TASK ITEM:
Would you restate the entries below word for word, leaving out the images?

Content starts

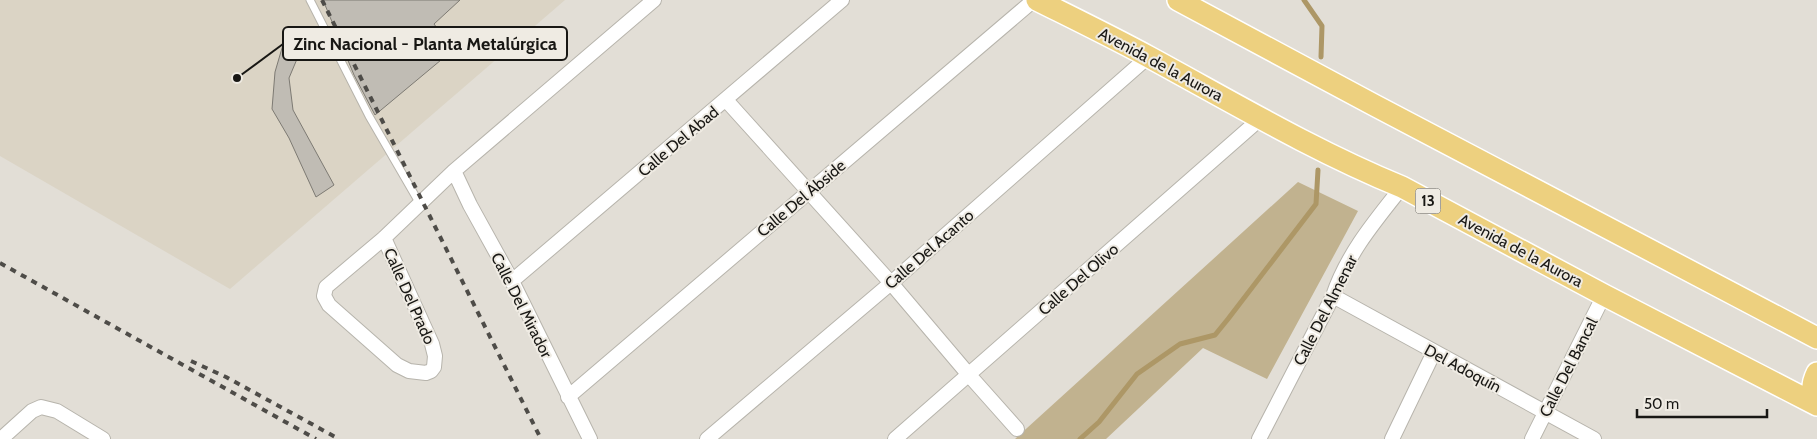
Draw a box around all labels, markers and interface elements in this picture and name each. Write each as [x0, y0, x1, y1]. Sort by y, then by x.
street label: Avenida de la Aurora [1095, 24, 1226, 105]
callout: Zinc Nacional - Planta Metalúrgica [283, 27, 567, 60]
text: Zinc Nacional - Planta Metalúrgica [293, 33, 557, 55]
street label: Calle Del Abad [634, 102, 722, 181]
street label: Calle Del Ábside [753, 156, 849, 241]
road number: 13 [1416, 188, 1440, 214]
street label: Calle Del Acanto [881, 206, 978, 293]
street label: Avenida de la Aurora [1455, 210, 1586, 291]
street label: Calle Del Olivo [1034, 239, 1122, 319]
street label: Calle Del Prado [380, 245, 439, 347]
street label: Calle Del Mirador [487, 249, 557, 362]
street label: Calle Del Almenar [1289, 251, 1362, 369]
street label: Calle Del Bancal [1535, 314, 1602, 420]
street label: Del Adoquín [1421, 340, 1504, 397]
scale bar [1637, 386, 1767, 418]
text: 50 m [1644, 395, 1679, 413]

Content ends

RESULT:
Draw a box around all labels, markers and interface elements in this picture and name each. Write each as [x0, y0, x1, y1]. Sort by y, then by x.
street label: Avenida de la Aurora [1095, 24, 1226, 105]
callout: Zinc Nacional - Planta Metalúrgica [283, 27, 567, 60]
text: Zinc Nacional - Planta Metalúrgica [293, 33, 557, 55]
street label: Calle Del Abad [634, 102, 722, 181]
street label: Calle Del Ábside [753, 156, 849, 241]
road number: 13 [1416, 188, 1440, 214]
street label: Calle Del Acanto [881, 206, 978, 293]
street label: Avenida de la Aurora [1455, 210, 1586, 291]
street label: Calle Del Olivo [1034, 239, 1122, 319]
street label: Calle Del Prado [380, 245, 439, 347]
street label: Calle Del Mirador [487, 249, 557, 362]
street label: Calle Del Almenar [1289, 251, 1362, 369]
street label: Calle Del Bancal [1535, 314, 1602, 420]
street label: Del Adoquín [1421, 340, 1504, 397]
scale bar [1637, 386, 1767, 418]
text: 50 m [1644, 395, 1679, 413]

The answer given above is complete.